The reporting from Sheffield Hallam describes qualitative themes. Pupils said they slept better. They reported feeling more present with their friends. Teachers noticed shifts in playground behaviour. Parents observed changes at home that they did not expect.
What the pilot did not do
It did not survey thousands of pupils. It did not measure attainment with a control group. It did not produce a statistical effect size you could quote in a press release. It was never designed to.
The risk with a pilot like this is that, in the rush to back its conclusion, well-meaning campaigners over-claim. We have read social media posts saying things like “75% of teenagers want to give up their phones.” That is not what the Ecclesfield pilot found. What it found is that, after a sustained period off their phones, this group of 75 Sheffield pupils described changes they valued.

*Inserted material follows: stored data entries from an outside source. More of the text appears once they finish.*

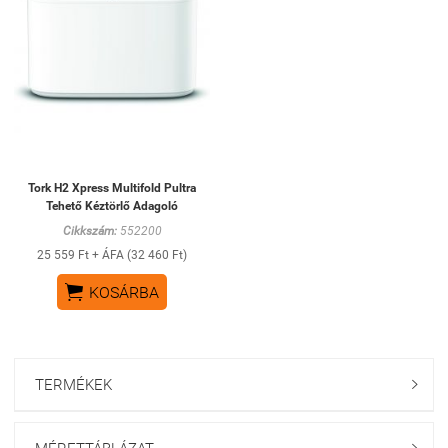
Tork H2 Xpress Multifold Pultra
Tehető Kéztörlő Adagoló
Cikkszám:
552200
25 559 Ft + ÁFA (32 460 Ft)

KOSÁRBA
TERMÉKEK

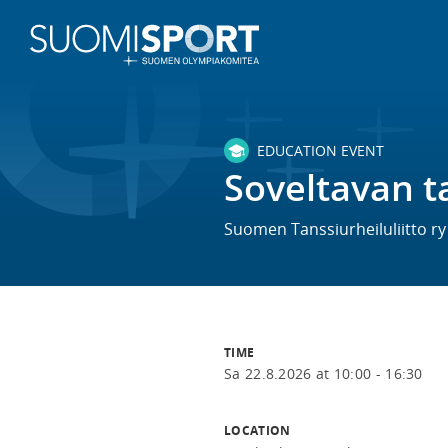
EDUCATION EVENT
Soveltavan t
Suomen Tanssiurheiluliitto ry
TIME
Sa 22.8.2026 at 10:00 - 16:30
LOCATION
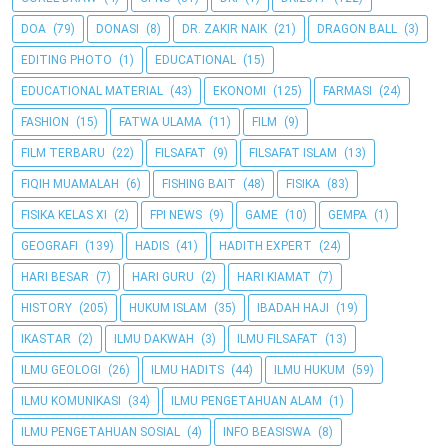
DOA
(79)
DONASI
(8)
DR. ZAKIR NAIK
(21)
DRAGON BALL
(3)
EDITING PHOTO
(1)
EDUCATIONAL
(15)
EDUCATIONAL MATERIAL
(43)
EKONOMI
(125)
FARMASI
(24)
FASHION
(15)
FATWA ULAMA
(11)
FILM
(9)
FILM TERBARU
(22)
FILSAFAT
(9)
FILSAFAT ISLAM
(13)
FIQIH MUAMALAH
(6)
FISHING BAIT
(48)
FISIKA
(83)
FISIKA KELAS XI
(2)
FPI NEWS
(9)
GAME
(10)
GEMPA
(1)
GEOGRAFI
(139)
HADIS
(41)
HADITH EXPERT
(24)
HARI BESAR
(7)
HARI GURU
(2)
HARI KIAMAT
(7)
HISTORY
(205)
HUKUM ISLAM
(35)
IBADAH HAJI
(19)
IKASTAR
(2)
ILMU DAKWAH
(3)
ILMU FILSAFAT
(13)
ILMU GEOLOGI
(26)
ILMU HADITS
(44)
ILMU HUKUM
(59)
ILMU KOMUNIKASI
(34)
ILMU PENGETAHUAN ALAM
(1)
ILMU PENGETAHUAN SOSIAL
(4)
INFO BEASISWA
(8)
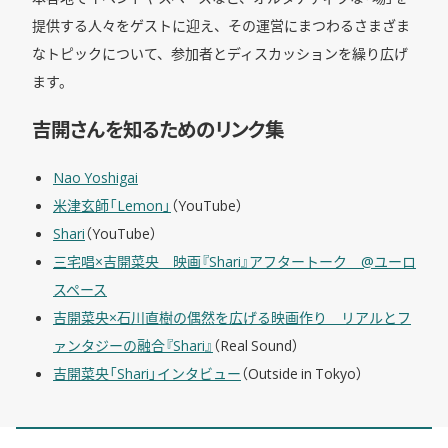
提供する人々をゲストに迎え、その運営にまつわるさまざま
なトピックについて、参加者とディスカッションを繰り広げ
ます。
吉開さんを知るためのリンク集
Nao Yoshigai
米津玄師「Lemon」
（YouTube）
Shari
（YouTube）
三宅唱×吉開菜央 映画『Shari』アフタートーク @ユーロ
スペース
吉開菜央×石川直樹の偶然を広げる映画作り リアルとフ
ァンタジーの融合『Shari』
（Real Sound）
吉開菜央「Shari」インタビュー
（Outside in Tokyo）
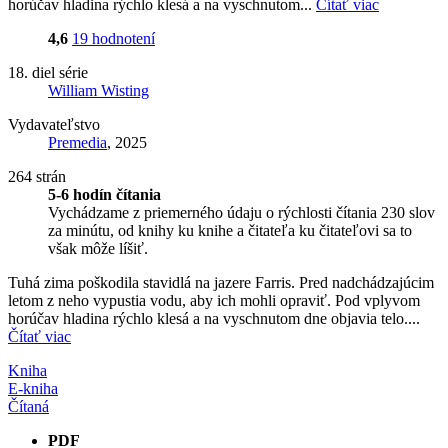
horúčav hladina rýchlo klesá a na vyschnutom...
Čítať viac
4,6
19 hodnotení
18. diel série
William Wisting
Vydavateľstvo
Premedia
, 2025
264 strán
5-6 hodín čítania
Vychádzame z priemerného údaju o rýchlosti čítania 230 slov
za minútu, od knihy ku knihe a čitateľa ku čitateľovi sa to
však môže líšiť.
Tuhá zima poškodila stavidlá na jazere Farris. Pred nadchádzajúcim
letom z neho vypustia vodu, aby ich mohli opraviť. Pod vplyvom
horúčav hladina rýchlo klesá a na vyschnutom dne objavia telo....
Čítať viac
Kniha
E-kniha
Čítaná
PDF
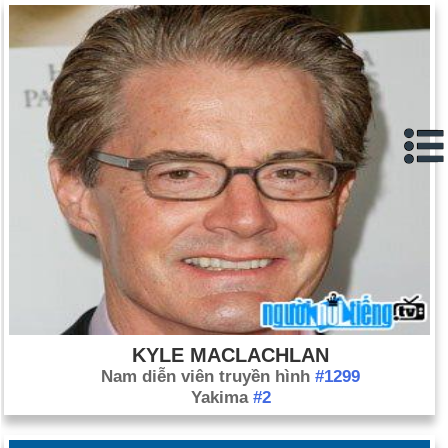
KYLE MACLACHLAN
Nam diễn viên truyền hình
#1299
Yakima
#2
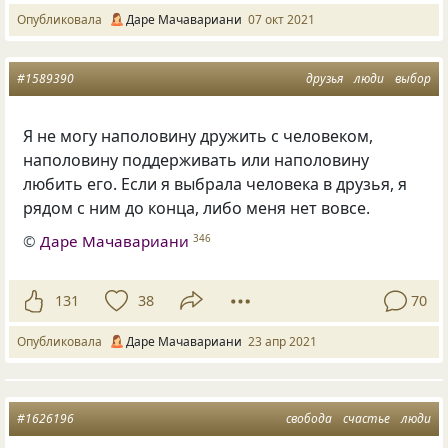
Опубликовала
Даре Мачавариани
07 окт 2021
#1589390
друзья
люди
выбор
Я не могу наполовину дружить с человеком,
наполовину поддерживать или наполовину
любить его. Если я выбрала человека в друзья, я
рядом с ним до конца, либо меня нет вовсе.
©
Даре Мачавариани
346
131
38
70
Опубликовала
Даре Мачавариани
23 апр 2021
#1626196
свобода
счастье
люди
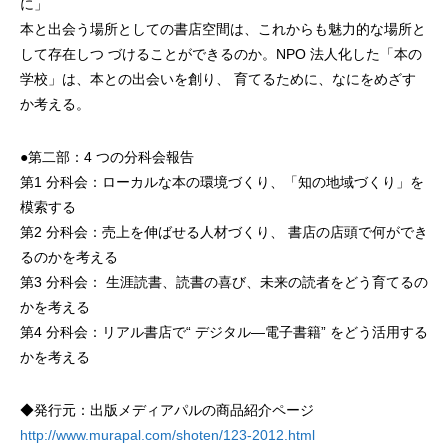
に」
本と出会う場所としての書店空間は、これからも魅力的な場所と
して存在しつ づけることができるのか。NPO 法人化した「本の
学校」は、本との出会いを創り、 育てるために、なにをめざす
か考える。
●第二部：4 つの分科会報告
第1 分科会：ローカルな本の環境づくり、「知の地域づくり」を
模索する
第2 分科会：売上を伸ばせる人材づくり、 書店の店頭で何ができ
るのかを考える
第3 分科会： 生涯読書、読書の喜び、未来の読者をどう育てるの
かを考える
第4 分科会：リアル書店で“ デジタル―電子書籍” をどう活用する
かを考える
◆発行元：出版メディアパルの商品紹介ページ
http://www.murapal.com/shoten/123-2012.html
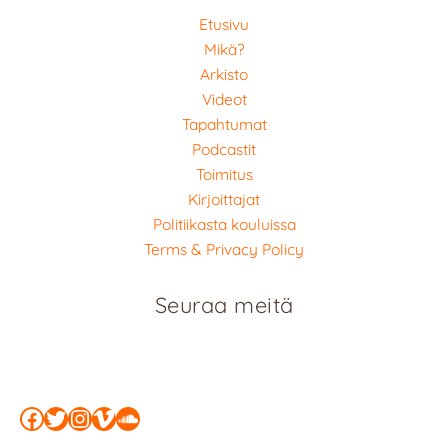
Etusivu
Mikä?
Arkisto
Videot
Tapahtumat
Podcastit
Toimitus
Kirjoittajat
Politiikasta kouluissa
Terms & Privacy Policy
Seuraa meitä
Facebook
Twitter
Instagram
Vimeo
SoundCloud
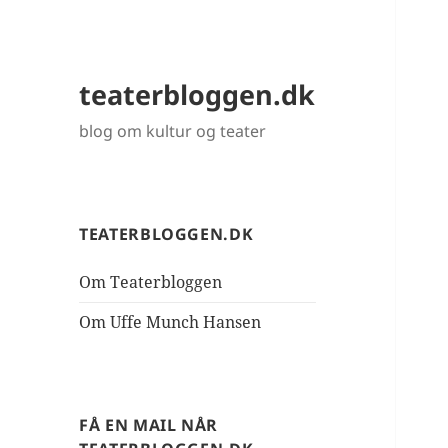
teaterbloggen.dk
blog om kultur og teater
TEATERBLOGGEN.DK
Om Teaterbloggen
Om Uffe Munch Hansen
FÅ EN MAIL NÅR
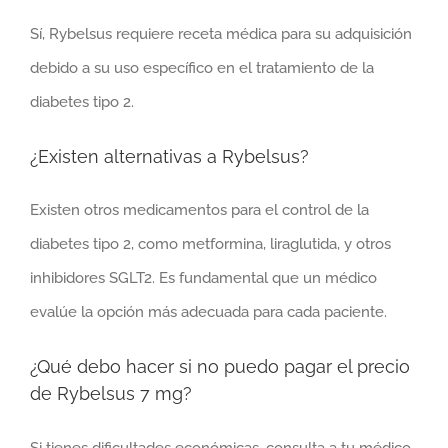
Sí, Rybelsus requiere receta médica para su adquisición
debido a su uso específico en el tratamiento de la
diabetes tipo 2.
¿Existen alternativas a Rybelsus?
Existen otros medicamentos para el control de la
diabetes tipo 2, como metformina, liraglutida, y otros
inhibidores SGLT2. Es fundamental que un médico
evalúe la opción más adecuada para cada paciente.
¿Qué debo hacer si no puedo pagar el precio
de Rybelsus 7 mg?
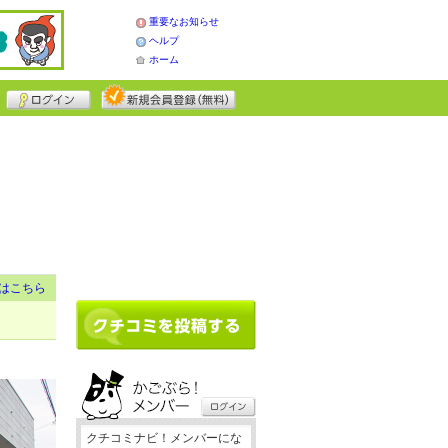
重要なお知らせ
ヘルプ
ホーム
はこちら
クチコミナビ！メンバーにな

That is more than enough on its own. It does not need to be inflated.
Why we care about citing it carefully
Knock exists because the underlying evidence about smartphones and childhood is strong enough to act on. The Ofcom numbers on ownership at age six are real. The Parentkind survey on parent appetite is real. The Department for Education guidance is real. Smartphone Free Childhood now organises over half a million parents across the UK.
If we overstate the Ecclesfield pilot, we hand a stick to anyone looking for a reason to dismiss the broader case. We do not want to do that.
So we cite Ecclesfield as a Sheffield school case study. We name the people who did the work. We point you at the school’s own write-up so you can read what they actually found. And we ask other organisations to do the same.
If you are a school
Ecclesfield was generous with what they shared. The fact that the playground felt different to teachers, that pupils reported sleeping better, that parents noticed changes they did not expect, all of that is the start of an interesting conversation in any staff room.